(Exercise instructions):
Below are entries; write every one of them out again exactly.

(Data for review):
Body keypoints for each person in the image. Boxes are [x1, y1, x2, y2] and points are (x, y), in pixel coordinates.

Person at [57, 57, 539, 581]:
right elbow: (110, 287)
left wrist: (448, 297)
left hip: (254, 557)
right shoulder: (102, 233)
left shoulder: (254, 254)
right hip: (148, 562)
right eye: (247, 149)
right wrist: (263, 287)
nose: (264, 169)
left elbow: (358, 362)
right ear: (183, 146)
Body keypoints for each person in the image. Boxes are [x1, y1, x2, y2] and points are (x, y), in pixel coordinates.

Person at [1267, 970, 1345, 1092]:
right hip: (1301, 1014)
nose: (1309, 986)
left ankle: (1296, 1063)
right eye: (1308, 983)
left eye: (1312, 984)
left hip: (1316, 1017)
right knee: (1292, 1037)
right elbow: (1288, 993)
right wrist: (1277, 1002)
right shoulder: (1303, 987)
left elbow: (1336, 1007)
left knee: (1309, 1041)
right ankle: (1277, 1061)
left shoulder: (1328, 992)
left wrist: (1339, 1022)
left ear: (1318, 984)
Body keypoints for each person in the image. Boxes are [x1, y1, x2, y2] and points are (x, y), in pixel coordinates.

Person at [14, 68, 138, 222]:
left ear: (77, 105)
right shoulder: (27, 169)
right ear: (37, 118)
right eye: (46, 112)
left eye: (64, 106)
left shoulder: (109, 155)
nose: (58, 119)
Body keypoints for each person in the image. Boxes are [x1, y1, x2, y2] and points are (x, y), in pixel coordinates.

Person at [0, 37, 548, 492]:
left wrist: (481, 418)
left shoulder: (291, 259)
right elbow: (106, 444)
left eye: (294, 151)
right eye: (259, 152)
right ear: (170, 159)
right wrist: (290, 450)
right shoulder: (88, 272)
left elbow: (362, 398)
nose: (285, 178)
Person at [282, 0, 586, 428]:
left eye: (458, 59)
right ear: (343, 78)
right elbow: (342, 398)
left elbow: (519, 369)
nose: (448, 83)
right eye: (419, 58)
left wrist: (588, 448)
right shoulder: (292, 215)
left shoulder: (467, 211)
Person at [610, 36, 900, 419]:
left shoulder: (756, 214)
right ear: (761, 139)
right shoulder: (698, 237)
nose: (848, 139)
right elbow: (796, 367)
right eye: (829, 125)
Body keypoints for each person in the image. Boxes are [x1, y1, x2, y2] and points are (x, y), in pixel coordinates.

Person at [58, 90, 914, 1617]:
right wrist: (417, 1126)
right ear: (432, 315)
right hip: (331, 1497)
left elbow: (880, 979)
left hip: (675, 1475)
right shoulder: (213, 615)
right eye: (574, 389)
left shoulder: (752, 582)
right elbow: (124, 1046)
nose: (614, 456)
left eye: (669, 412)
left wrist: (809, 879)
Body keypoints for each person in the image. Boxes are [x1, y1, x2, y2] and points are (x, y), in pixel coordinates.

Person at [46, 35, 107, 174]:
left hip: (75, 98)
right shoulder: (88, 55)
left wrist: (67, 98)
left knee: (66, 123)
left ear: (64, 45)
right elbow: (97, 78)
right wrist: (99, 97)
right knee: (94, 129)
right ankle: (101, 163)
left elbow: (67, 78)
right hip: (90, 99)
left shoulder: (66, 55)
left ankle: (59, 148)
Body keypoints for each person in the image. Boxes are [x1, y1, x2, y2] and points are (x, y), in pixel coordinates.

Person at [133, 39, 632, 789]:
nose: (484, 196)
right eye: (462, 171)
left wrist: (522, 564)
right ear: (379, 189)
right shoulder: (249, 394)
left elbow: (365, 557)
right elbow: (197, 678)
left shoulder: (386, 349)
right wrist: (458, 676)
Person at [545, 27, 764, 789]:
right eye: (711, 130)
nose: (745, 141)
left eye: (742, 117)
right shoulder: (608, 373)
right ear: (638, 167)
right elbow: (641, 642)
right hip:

(Answer to the exercise):
Body keypoints for each person in the image. Boxes are [x1, y1, x2, y2] and points are (x, y), in pixel coordinates.

Person at [57, 57, 539, 581]:
right elbow: (110, 287)
left wrist: (448, 297)
left hip: (254, 557)
right shoulder: (102, 233)
left shoulder: (254, 254)
right hip: (148, 562)
right eye: (247, 149)
right wrist: (263, 287)
nose: (264, 169)
left elbow: (358, 362)
right ear: (183, 146)
Body keypoints for each person in the image. Boxes are [x1, y1, x2, y2] and points are (x, y), in pixel coordinates.

Person at [1267, 970, 1345, 1092]:
right hip: (1301, 1014)
nose: (1309, 986)
left ankle: (1296, 1063)
right eye: (1308, 983)
left eye: (1312, 984)
left hip: (1316, 1017)
right knee: (1292, 1037)
right elbow: (1288, 993)
right wrist: (1277, 1002)
right shoulder: (1303, 987)
left elbow: (1336, 1007)
left knee: (1309, 1041)
right ankle: (1277, 1061)
left shoulder: (1328, 992)
left wrist: (1339, 1022)
left ear: (1318, 984)
Body keypoints for each person in the image. Boxes are [x1, y1, x2, y2] and points are (x, y), in pixel coordinates.

Person at [14, 68, 138, 222]:
left ear: (77, 105)
right shoulder: (27, 169)
right ear: (37, 118)
right eye: (46, 112)
left eye: (64, 106)
left shoulder: (109, 155)
nose: (58, 119)
Body keypoints for each person in the image. Boxes are [x1, y1, x2, y2] and points are (x, y), in pixel coordinates.

Person at [0, 37, 548, 492]:
left wrist: (481, 418)
left shoulder: (291, 259)
right elbow: (106, 444)
left eye: (294, 151)
right eye: (259, 152)
right ear: (170, 159)
right wrist: (290, 450)
right shoulder: (88, 272)
left elbow: (362, 398)
nose: (285, 178)
Person at [282, 0, 586, 428]:
left eye: (458, 59)
right ear: (343, 78)
right elbow: (342, 398)
left elbow: (519, 369)
nose: (448, 83)
right eye: (419, 58)
left wrist: (588, 448)
right shoulder: (292, 215)
left shoulder: (467, 211)
Person at [610, 36, 900, 419]:
left shoulder: (756, 214)
right ear: (761, 139)
right shoulder: (698, 237)
nose: (848, 139)
right elbow: (796, 367)
right eye: (829, 125)
Body keypoints for each person in the image. Boxes are [x1, y1, x2, y2] and points are (x, y), in pixel coordinates.

Person at [58, 90, 914, 1617]:
right wrist: (417, 1126)
right ear: (432, 315)
right hip: (331, 1497)
left elbow: (880, 979)
left hip: (675, 1475)
right shoulder: (213, 615)
right eye: (574, 389)
left shoulder: (752, 582)
right elbow: (124, 1046)
nose: (614, 456)
left eye: (669, 412)
left wrist: (809, 879)
Body keypoints for each person in the image. Boxes are [x1, y1, x2, y2] and points are (x, y), in pixel coordinates.

Person at [46, 35, 107, 174]:
left hip: (75, 98)
right shoulder: (88, 55)
left wrist: (67, 98)
left knee: (66, 123)
left ear: (64, 45)
right elbow: (97, 78)
right wrist: (99, 97)
right knee: (94, 129)
right ankle: (101, 163)
left elbow: (67, 78)
right hip: (90, 99)
left shoulder: (66, 55)
left ankle: (59, 148)
Body keypoints for each person in the image. Boxes are [x1, y1, x2, y2] and points are (x, y), in pixel coordinates.

Person at [133, 39, 632, 789]:
nose: (484, 196)
right eye: (462, 171)
left wrist: (522, 564)
right ear: (379, 189)
right shoulder: (249, 394)
left elbow: (365, 557)
right elbow: (197, 678)
left shoulder: (386, 349)
right wrist: (458, 676)
Person at [545, 27, 764, 789]:
right eye: (711, 130)
nose: (745, 141)
left eye: (742, 117)
right shoulder: (608, 373)
right ear: (638, 167)
right elbow: (641, 642)
right hip:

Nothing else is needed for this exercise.